Most surprising and delightful to me was discovering the genuine artistic vision and creativity of the Cartier designers. Although the finished pieces often look perfect, even ethereal, Cartier’s jewelry designers have long taken inspiration from the natural and manmade world. We dug through historic books with endless drawings of animals in various poses, architectural motifs, and even scrapbooks with unexpected sources of inspiration like photos of jumping kangaroos, shrieking monkeys, and hissing cats. Indeed, somehow, Cartier’s designers have turned a hissing cat into a show-stopping, glamorous brooch.

I’ll admit that I had a preconceived notion of Cartier. I had an image of untouchable beauty, of priceless pieces only the very wealthiest and most elite members of society could enjoy. Although I could admire the objects, I felt removed from them myself.

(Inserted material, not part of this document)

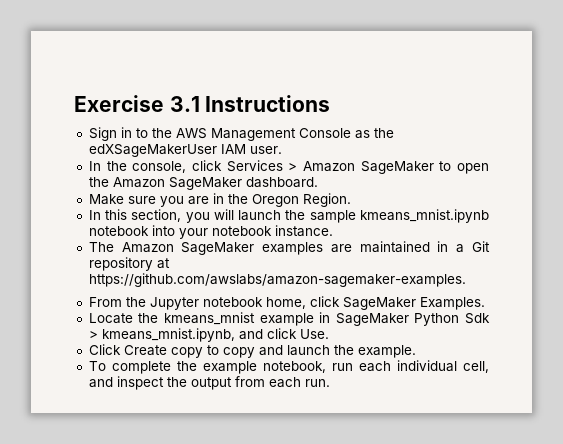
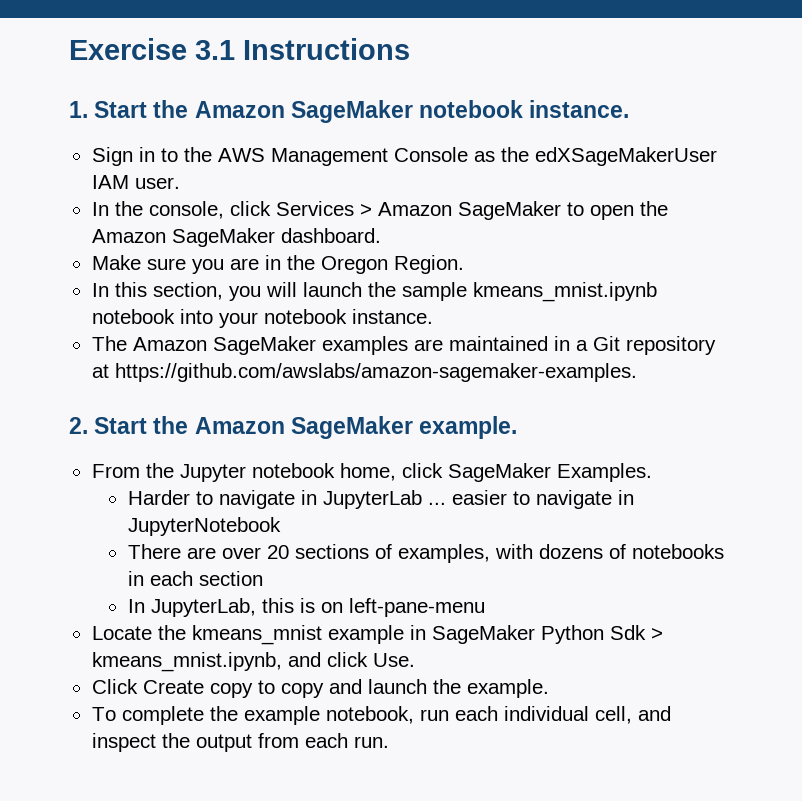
(331, 103) none -> [69,100,630,123] // 1. Start the Amazon SageMaker notebook instance.
(466, 280) none -> [69,416,518,439] // 2. Start the Amazon SageMaker example.
(485, 303) none -> [127,490,634,509] [127,517,281,536] [127,544,724,563] [127,571,263,586] [127,598,485,617] // Harder to navigate in JupyterLab ... easier to navigate in JupyterNotebook // There are over 20 sections of examples, with dozens of notebooks in each section // In JupyterLab, this is on left-pane-menu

Until the third day of our trip, when we visited the Cartier workshop on the fashionable shopping street, Rue de la Paix.

While we waited outside to enter the workshop, a man wheeled up a dolly with a new jeweler’s desk, and dropped it off in front of Cartier’s Parisian boutique (the workshop is upstairs), on that very site since 1899. In retrospect this image of the boutique’s embellished façade with the simple but practical workbench was an apt summation of Cartier: prestigious and elegant, but at its heart, backed by thoughtful, diligent craftsmanship. My appreciation for the gorgeous jewelry was heightened exponentially through the workshop.

It was mind-boggling. Individual pieces can take up to 3,000 hours of work to complete. There are five different types of craftsmen and -women with very different skill sets: jewelers, stone setters, polishers, lapidaries (who cut precious stones), and diamond cutters. These highly trained individuals work to translate a two-dimensional design into a three-dimensional object. That is the crux of their job, in the words of our guide, High Jewelry workshop manager Xavier Gargat, to “bring a stone to life.”

See for yourself at Brilliant: Cartier in the 20th Century through March 15. These beauties have some fascinating backstories.